Switch from batch to record-by-record processing in case an exception occured. #2233

rloeffel · 2022-04-13T11:37:16Z

Current Behavior

When processing serveral records at the same time, it is sometimes impossible to say which record caused an exception and therefore you cannot rise a BatchListenerFailedException. In consequence the listener will reprocess the whole batch again according to https://docs.spring.io/spring-kafka/reference/html/#retrying-batch-eh

Expected Behavior

It would be helpful if one could switch to a record-by-record processing in case an exception occured during batch processing. Then one could detect which record caused the exception.

Context
I opened also a question on stackoverflow: https://stackoverflow.com/questions/71856309/spring-kafka-errorhandling-for-batchlisteners

garyrussell · 2022-04-13T13:15:20Z

Don't ask questions in multiple places; it is a waste of your time, and ours.

We cannot switch between batch and record listeners when an exception occurs.

See the documentation for how to handle this use case.

https://docs.spring.io/spring-kafka/docs/current/reference/html/#default-eh

Use

@KafkaListener(id = "recovering", topics = "someTopic")
public void listen(List<Thing> things) {
    for (int i = 0; i < records.size(); i++) {
        try {
            process(things.get(i));
        }
        catch (Exception e) {
            throw new BatchListenerFailedException("Failed to process", e, i);
        }
    }
}

or

@KafkaListener(id = "recovering", topics = "someTopic")
public void listen(List<ConsumerRecord<String, Thing>> records) {
    things.forEach(record ->
        try {
            process(record);
        }
        catch (Exception e) {
            throw new BatchListenerFailedException("Failed to process", e, record);
        }
    }
}

This will work (in 2.8.x) with the DefaultErrorHandler (which is the default). For earlier versions, it requires the RecoveringBatchErrorHandler.

rloeffel · 2022-04-13T14:29:24Z

Thank you for your fast reply and sorry for asking the question on several places.

i read the manual several times and I also studied those code snippets. I do not understand why I should consume several records at once but process them separately. if I would like to do so, then I could use the "normal" record listener, correct?

We are processing several records together, this allows for higher troughput since we can load further external data more efficiently.
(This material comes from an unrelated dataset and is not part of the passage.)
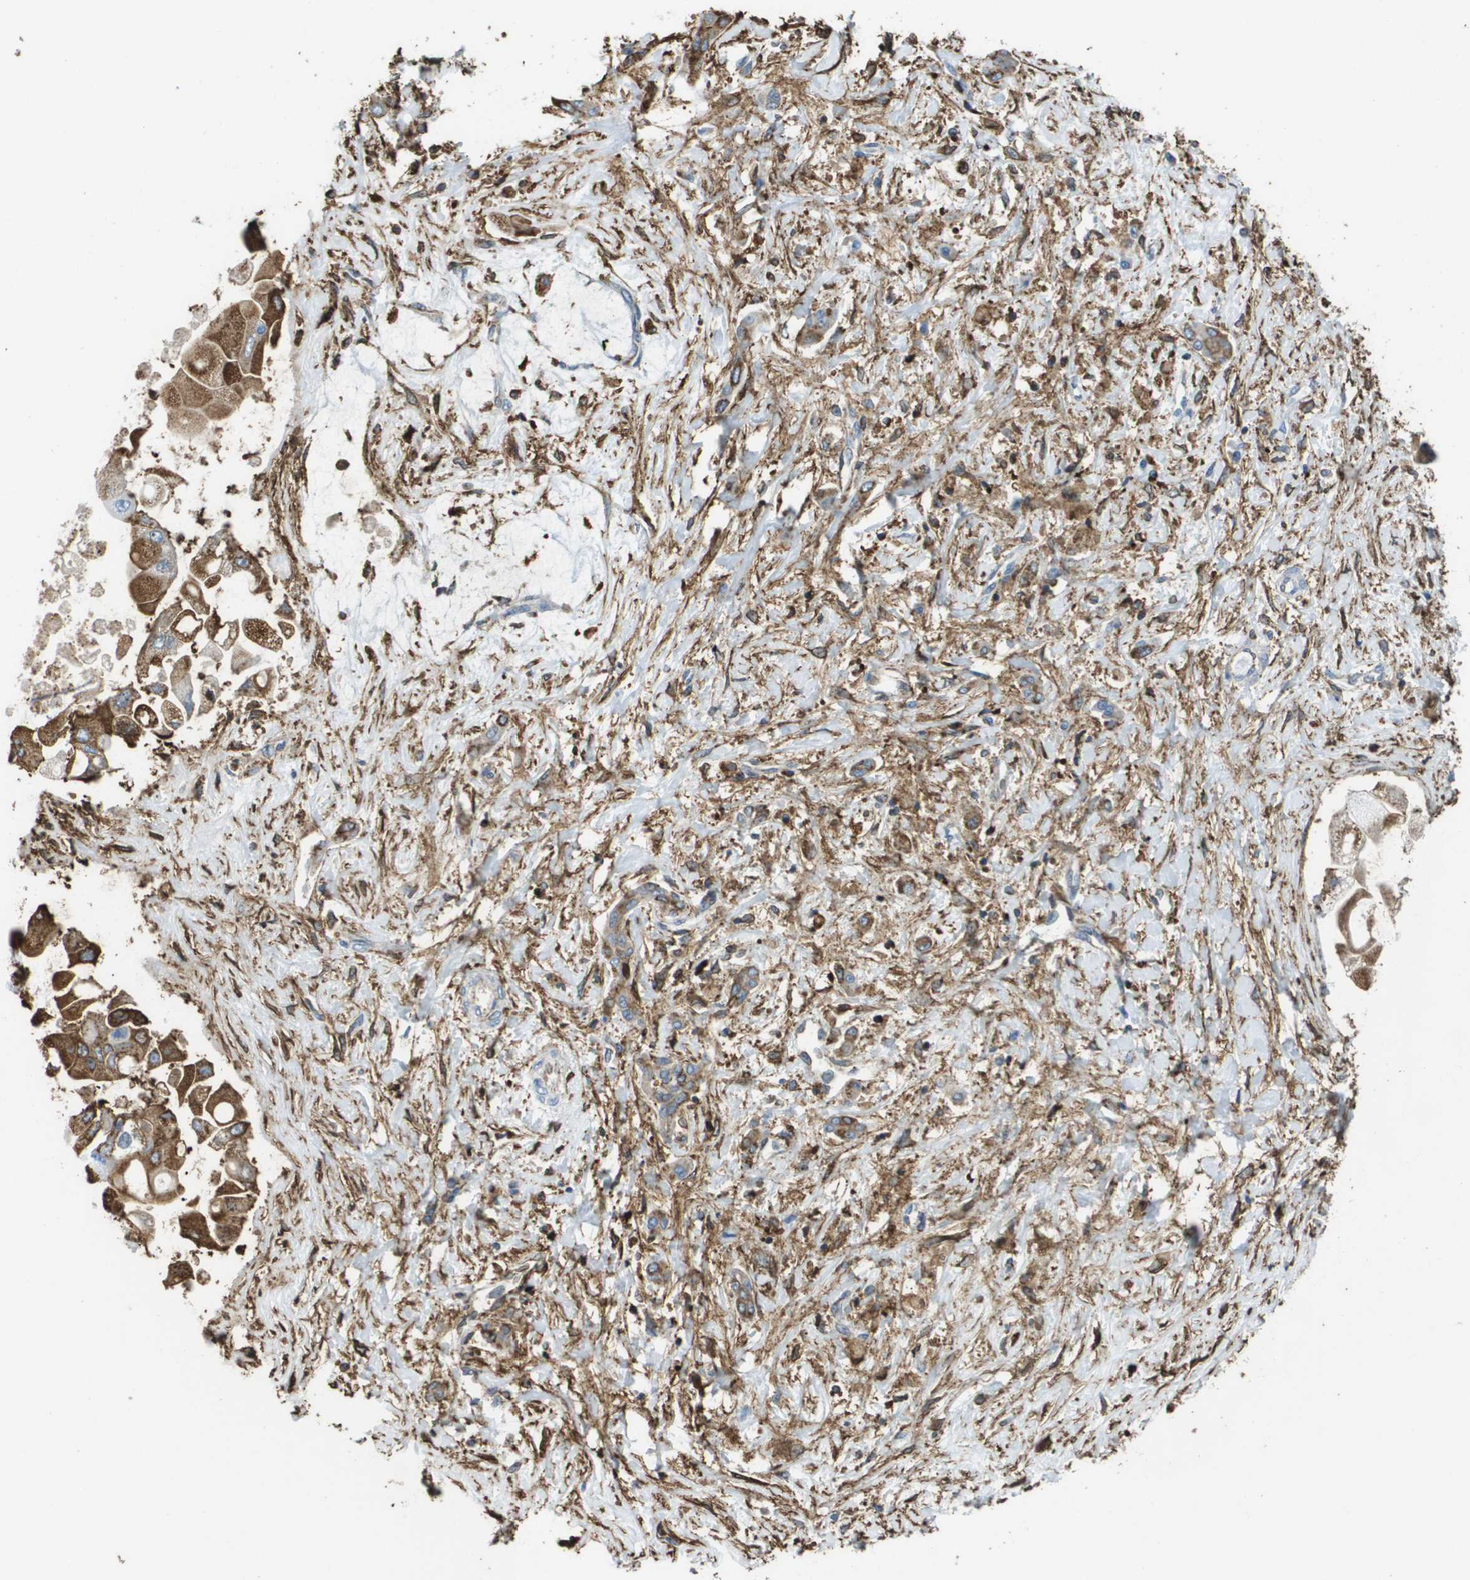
{"staining": {"intensity": "moderate", "quantity": "25%-75%", "location": "cytoplasmic/membranous"}, "tissue": "liver cancer", "cell_type": "Tumor cells", "image_type": "cancer", "snomed": [{"axis": "morphology", "description": "Cholangiocarcinoma"}, {"axis": "topography", "description": "Liver"}], "caption": "Liver cholangiocarcinoma stained for a protein (brown) exhibits moderate cytoplasmic/membranous positive staining in about 25%-75% of tumor cells.", "gene": "PASK", "patient": {"sex": "male", "age": 50}}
Everything works as expected and in a performant manner - except the errorhandling. thats why I opened this issue.

tomazfernandes · 2022-04-13T15:45:10Z

I think maybe what you want is something like:

@KafkaListener(id = "recovering", topics = "someTopic")
public void listen(List<ConsumerRecord<String, Thing>> records) {

    try {
         processBatch(records)
    } catch (Exception ex) {
      logger.warn("Error occurred when processing batch, switching to per record", ex);
      things.forEach(record ->
          try {
              process(record);
          }
          catch (Exception e) {
              throw new BatchListenerFailedException("Failed to process", e, record);
          }
      }
}

While I agree perhaps it might be interesting for the framework to provide such a solution OOTB, I fail to see what performance penalties you refer to, and what could be done to mitigate it - maybe you can elaborate on that?
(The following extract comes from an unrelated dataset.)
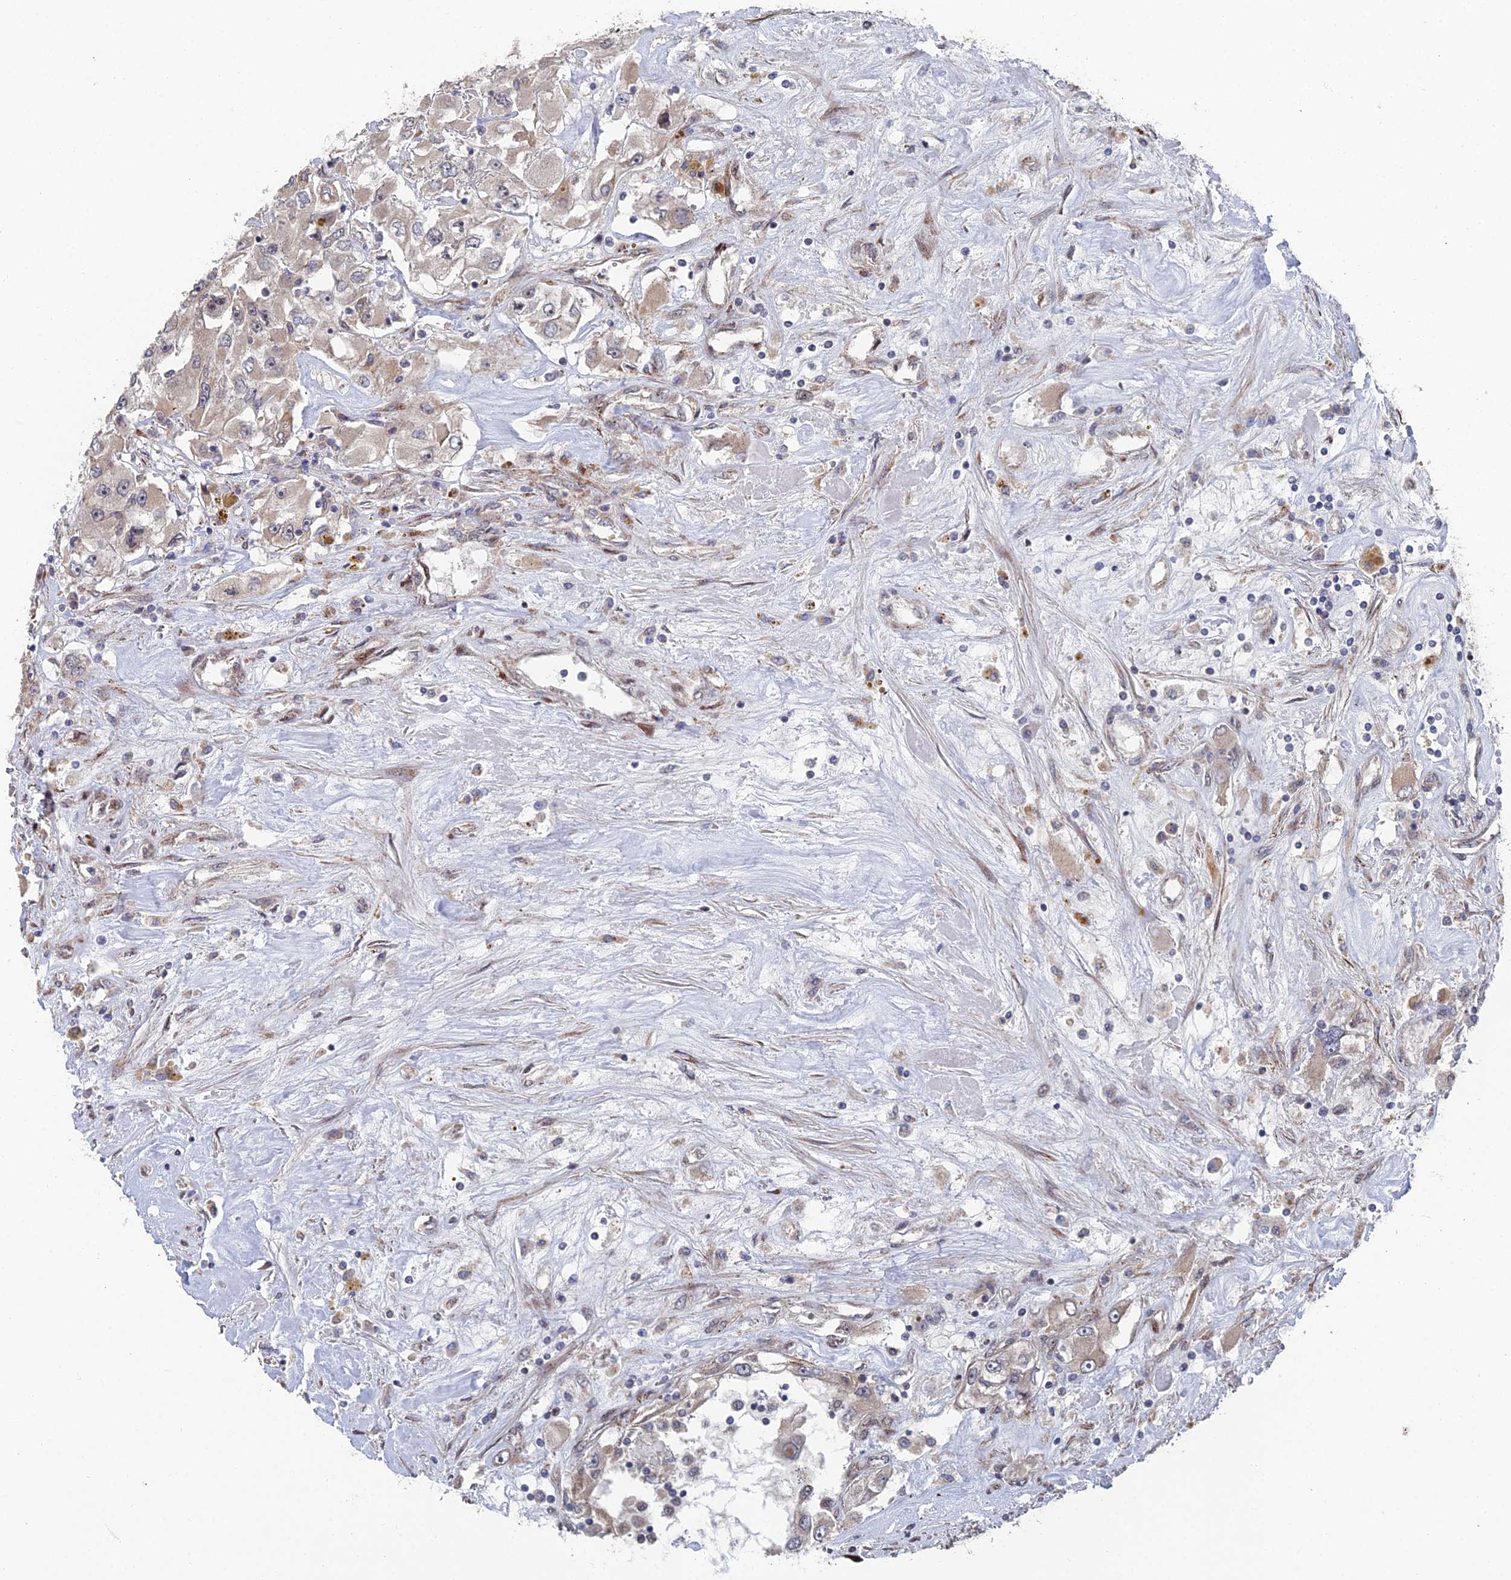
{"staining": {"intensity": "weak", "quantity": "25%-75%", "location": "cytoplasmic/membranous"}, "tissue": "renal cancer", "cell_type": "Tumor cells", "image_type": "cancer", "snomed": [{"axis": "morphology", "description": "Adenocarcinoma, NOS"}, {"axis": "topography", "description": "Kidney"}], "caption": "Immunohistochemistry (IHC) image of human renal cancer stained for a protein (brown), which reveals low levels of weak cytoplasmic/membranous staining in approximately 25%-75% of tumor cells.", "gene": "GTF2IRD1", "patient": {"sex": "female", "age": 52}}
garyrussell · 2022-04-13T16:02:26Z

Or something like this:

@KafkaListener(id = "recovering", topics = "someTopic")
public void listen(List<Thing> things) {
    for (int i = 0; i < records.size(); i++) {
        try {
            validate(things.get(i));
        }
        catch (Exception e) {
            throw new BatchListenerFailedException("Failed to validate", e, i);
        }
        try {
            processBatch(things);
        }
        catch (MyExceptionWithFailedIndex e) {
            throw new BatchListenerFailedException("Failed to process", e, e.getFailedIndex());
        }
    }
}

rloeffel · 2022-04-13T19:43:00Z

Thank you for replies.

Regarding the first solution: This is exaclty what I am looking for. But it is implemented on the listener, not in the framework. This has the drawback that it needs to be implemented on each listener and cannot be solved in a global manner. regarding the performance penalties: suppose you need to load some dependent data from a database inside the processBatch() method. When you have all the records, you are able to load those dependent object with a single query instead of many multiple queries.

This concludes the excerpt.